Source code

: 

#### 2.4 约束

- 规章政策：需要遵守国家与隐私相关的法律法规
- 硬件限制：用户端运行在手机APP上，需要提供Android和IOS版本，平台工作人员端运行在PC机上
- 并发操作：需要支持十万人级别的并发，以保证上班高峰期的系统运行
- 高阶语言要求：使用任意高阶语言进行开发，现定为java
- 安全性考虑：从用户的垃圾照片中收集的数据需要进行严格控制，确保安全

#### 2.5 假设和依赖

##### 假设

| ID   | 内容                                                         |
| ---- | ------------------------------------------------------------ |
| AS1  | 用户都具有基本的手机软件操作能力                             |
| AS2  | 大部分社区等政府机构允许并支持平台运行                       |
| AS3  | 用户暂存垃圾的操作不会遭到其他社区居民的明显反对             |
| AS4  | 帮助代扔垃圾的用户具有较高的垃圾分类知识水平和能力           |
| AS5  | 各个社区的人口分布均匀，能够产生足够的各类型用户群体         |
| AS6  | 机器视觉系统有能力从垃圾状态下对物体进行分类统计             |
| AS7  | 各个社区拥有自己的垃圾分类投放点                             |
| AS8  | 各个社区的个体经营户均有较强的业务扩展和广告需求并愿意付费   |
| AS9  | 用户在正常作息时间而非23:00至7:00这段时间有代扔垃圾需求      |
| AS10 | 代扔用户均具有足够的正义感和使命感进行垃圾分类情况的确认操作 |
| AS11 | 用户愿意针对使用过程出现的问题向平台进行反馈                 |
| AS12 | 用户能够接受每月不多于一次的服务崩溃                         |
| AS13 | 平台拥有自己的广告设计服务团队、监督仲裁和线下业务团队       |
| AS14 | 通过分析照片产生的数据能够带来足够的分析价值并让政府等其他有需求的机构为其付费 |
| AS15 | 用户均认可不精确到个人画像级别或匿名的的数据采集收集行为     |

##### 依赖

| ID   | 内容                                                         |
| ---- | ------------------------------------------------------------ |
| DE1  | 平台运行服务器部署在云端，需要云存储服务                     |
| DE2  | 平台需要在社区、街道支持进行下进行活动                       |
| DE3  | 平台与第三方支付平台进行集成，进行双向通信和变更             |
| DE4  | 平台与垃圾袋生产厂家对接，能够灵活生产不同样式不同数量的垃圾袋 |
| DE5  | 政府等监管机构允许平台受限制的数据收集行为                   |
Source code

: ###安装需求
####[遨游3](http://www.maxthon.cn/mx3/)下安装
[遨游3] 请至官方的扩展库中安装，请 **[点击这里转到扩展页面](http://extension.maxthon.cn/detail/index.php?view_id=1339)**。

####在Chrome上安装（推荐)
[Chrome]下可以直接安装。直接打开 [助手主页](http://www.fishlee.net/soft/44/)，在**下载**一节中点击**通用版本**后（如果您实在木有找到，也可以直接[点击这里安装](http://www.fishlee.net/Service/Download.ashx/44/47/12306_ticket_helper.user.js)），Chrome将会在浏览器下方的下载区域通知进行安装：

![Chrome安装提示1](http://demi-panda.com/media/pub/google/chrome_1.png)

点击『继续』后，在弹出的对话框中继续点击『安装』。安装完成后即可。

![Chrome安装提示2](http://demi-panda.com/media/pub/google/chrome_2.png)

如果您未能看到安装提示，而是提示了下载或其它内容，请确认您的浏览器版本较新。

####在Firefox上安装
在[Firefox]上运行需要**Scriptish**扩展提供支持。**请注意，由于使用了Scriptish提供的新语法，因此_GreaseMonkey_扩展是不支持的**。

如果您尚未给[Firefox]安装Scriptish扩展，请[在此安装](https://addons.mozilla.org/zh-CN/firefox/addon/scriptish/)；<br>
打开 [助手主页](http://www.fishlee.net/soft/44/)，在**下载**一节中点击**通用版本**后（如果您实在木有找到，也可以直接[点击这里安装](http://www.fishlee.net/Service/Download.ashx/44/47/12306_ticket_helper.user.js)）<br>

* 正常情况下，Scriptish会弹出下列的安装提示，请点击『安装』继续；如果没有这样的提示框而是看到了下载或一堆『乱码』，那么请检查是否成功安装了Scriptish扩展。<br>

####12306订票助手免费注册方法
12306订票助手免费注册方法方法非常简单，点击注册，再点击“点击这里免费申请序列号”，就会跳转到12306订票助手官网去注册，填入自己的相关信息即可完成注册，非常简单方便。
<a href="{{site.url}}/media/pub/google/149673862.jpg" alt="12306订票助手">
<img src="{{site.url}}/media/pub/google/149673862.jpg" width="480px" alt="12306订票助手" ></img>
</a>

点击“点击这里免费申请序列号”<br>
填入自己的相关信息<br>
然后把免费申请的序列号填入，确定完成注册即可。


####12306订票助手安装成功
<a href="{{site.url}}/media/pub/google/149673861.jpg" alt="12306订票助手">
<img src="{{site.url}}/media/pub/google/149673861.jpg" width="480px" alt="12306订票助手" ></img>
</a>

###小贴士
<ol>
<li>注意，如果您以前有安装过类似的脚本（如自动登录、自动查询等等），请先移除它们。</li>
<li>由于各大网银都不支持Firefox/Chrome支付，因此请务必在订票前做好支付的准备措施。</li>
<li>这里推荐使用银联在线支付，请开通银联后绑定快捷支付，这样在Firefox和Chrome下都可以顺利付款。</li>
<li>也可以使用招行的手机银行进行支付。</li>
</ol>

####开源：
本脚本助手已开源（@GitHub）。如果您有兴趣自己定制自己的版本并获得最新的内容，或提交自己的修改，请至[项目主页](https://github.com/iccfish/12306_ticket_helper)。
# # # # #
### Directions for this task
Reproduce all the records above, switching every occurrence of "订票助手" to "购票助手" and leaving everything else unchanged.

### Solution to the problem
Source code

: 

#### 2.4 约束

- 规章政策：需要遵守国家与隐私相关的法律法规
- 硬件限制：用户端运行在手机APP上，需要提供Android和IOS版本，平台工作人员端运行在PC机上
- 并发操作：需要支持十万人级别的并发，以保证上班高峰期的系统运行
- 高阶语言要求：使用任意高阶语言进行开发，现定为java
- 安全性考虑：从用户的垃圾照片中收集的数据需要进行严格控制，确保安全

#### 2.5 假设和依赖

##### 假设

| ID   | 内容                                                         |
| ---- | ------------------------------------------------------------ |
| AS1  | 用户都具有基本的手机软件操作能力                             |
| AS2  | 大部分社区等政府机构允许并支持平台运行                       |
| AS3  | 用户暂存垃圾的操作不会遭到其他社区居民的明显反对             |
| AS4  | 帮助代扔垃圾的用户具有较高的垃圾分类知识水平和能力           |
| AS5  | 各个社区的人口分布均匀，能够产生足够的各类型用户群体         |
| AS6  | 机器视觉系统有能力从垃圾状态下对物体进行分类统计             |
| AS7  | 各个社区拥有自己的垃圾分类投放点                             |
| AS8  | 各个社区的个体经营户均有较强的业务扩展和广告需求并愿意付费   |
| AS9  | 用户在正常作息时间而非23:00至7:00这段时间有代扔垃圾需求      |
| AS10 | 代扔用户均具有足够的正义感和使命感进行垃圾分类情况的确认操作 |
| AS11 | 用户愿意针对使用过程出现的问题向平台进行反馈                 |
| AS12 | 用户能够接受每月不多于一次的服务崩溃                         |
| AS13 | 平台拥有自己的广告设计服务团队、监督仲裁和线下业务团队       |
| AS14 | 通过分析照片产生的数据能够带来足够的分析价值并让政府等其他有需求的机构为其付费 |
| AS15 | 用户均认可不精确到个人画像级别或匿名的的数据采集收集行为     |

##### 依赖

| ID   | 内容                                                         |
| ---- | ------------------------------------------------------------ |
| DE1  | 平台运行服务器部署在云端，需要云存储服务                     |
| DE2  | 平台需要在社区、街道支持进行下进行活动                       |
| DE3  | 平台与第三方支付平台进行集成，进行双向通信和变更             |
| DE4  | 平台与垃圾袋生产厂家对接，能够灵活生产不同样式不同数量的垃圾袋 |
| DE5  | 政府等监管机构允许平台受限制的数据收集行为                   |
Source code

: ###安装需求
####[遨游3](http://www.maxthon.cn/mx3/)下安装
[遨游3] 请至官方的扩展库中安装，请 **[点击这里转到扩展页面](http://extension.maxthon.cn/detail/index.php?view_id=1339)**。

####在Chrome上安装（推荐)
[Chrome]下可以直接安装。直接打开 [助手主页](http://www.fishlee.net/soft/44/)，在**下载**一节中点击**通用版本**后（如果您实在木有找到，也可以直接[点击这里安装](http://www.fishlee.net/Service/Download.ashx/44/47/12306_ticket_helper.user.js)），Chrome将会在浏览器下方的下载区域通知进行安装：

![Chrome安装提示1](http://demi-panda.com/media/pub/google/chrome_1.png)

点击『继续』后，在弹出的对话框中继续点击『安装』。安装完成后即可。

![Chrome安装提示2](http://demi-panda.com/media/pub/google/chrome_2.png)

如果您未能看到安装提示，而是提示了下载或其它内容，请确认您的浏览器版本较新。

####在Firefox上安装
在[Firefox]上运行需要**Scriptish**扩展提供支持。**请注意，由于使用了Scriptish提供的新语法，因此_GreaseMonkey_扩展是不支持的**。

如果您尚未给[Firefox]安装Scriptish扩展，请[在此安装](https://addons.mozilla.org/zh-CN/firefox/addon/scriptish/)；<br>
打开 [助手主页](http://www.fishlee.net/soft/44/)，在**下载**一节中点击**通用版本**后（如果您实在木有找到，也可以直接[点击这里安装](http://www.fishlee.net/Service/Download.ashx/44/47/12306_ticket_helper.user.js)）<br>

* 正常情况下，Scriptish会弹出下列的安装提示，请点击『安装』继续；如果没有这样的提示框而是看到了下载或一堆『乱码』，那么请检查是否成功安装了Scriptish扩展。<br>

####12306购票助手免费注册方法
12306购票助手免费注册方法方法非常简单，点击注册，再点击“点击这里免费申请序列号”，就会跳转到12306购票助手官网去注册，填入自己的相关信息即可完成注册，非常简单方便。
<a href="{{site.url}}/media/pub/google/149673862.jpg" alt="12306购票助手">
<img src="{{site.url}}/media/pub/google/149673862.jpg" width="480px" alt="12306购票助手" ></img>
</a>

点击“点击这里免费申请序列号”<br>
填入自己的相关信息<br>
然后把免费申请的序列号填入，确定完成注册即可。


####12306购票助手安装成功
<a href="{{site.url}}/media/pub/google/149673861.jpg" alt="12306购票助手">
<img src="{{site.url}}/media/pub/google/149673861.jpg" width="480px" alt="12306购票助手" ></img>
</a>

###小贴士
<ol>
<li>注意，如果您以前有安装过类似的脚本（如自动登录、自动查询等等），请先移除它们。</li>
<li>由于各大网银都不支持Firefox/Chrome支付，因此请务必在订票前做好支付的准备措施。</li>
<li>这里推荐使用银联在线支付，请开通银联后绑定快捷支付，这样在Firefox和Chrome下都可以顺利付款。</li>
<li>也可以使用招行的手机银行进行支付。</li>
</ol>

####开源：
本脚本助手已开源（@GitHub）。如果您有兴趣自己定制自己的版本并获得最新的内容，或提交自己的修改，请至[项目主页](https://github.com/iccfish/12306_ticket_helper)。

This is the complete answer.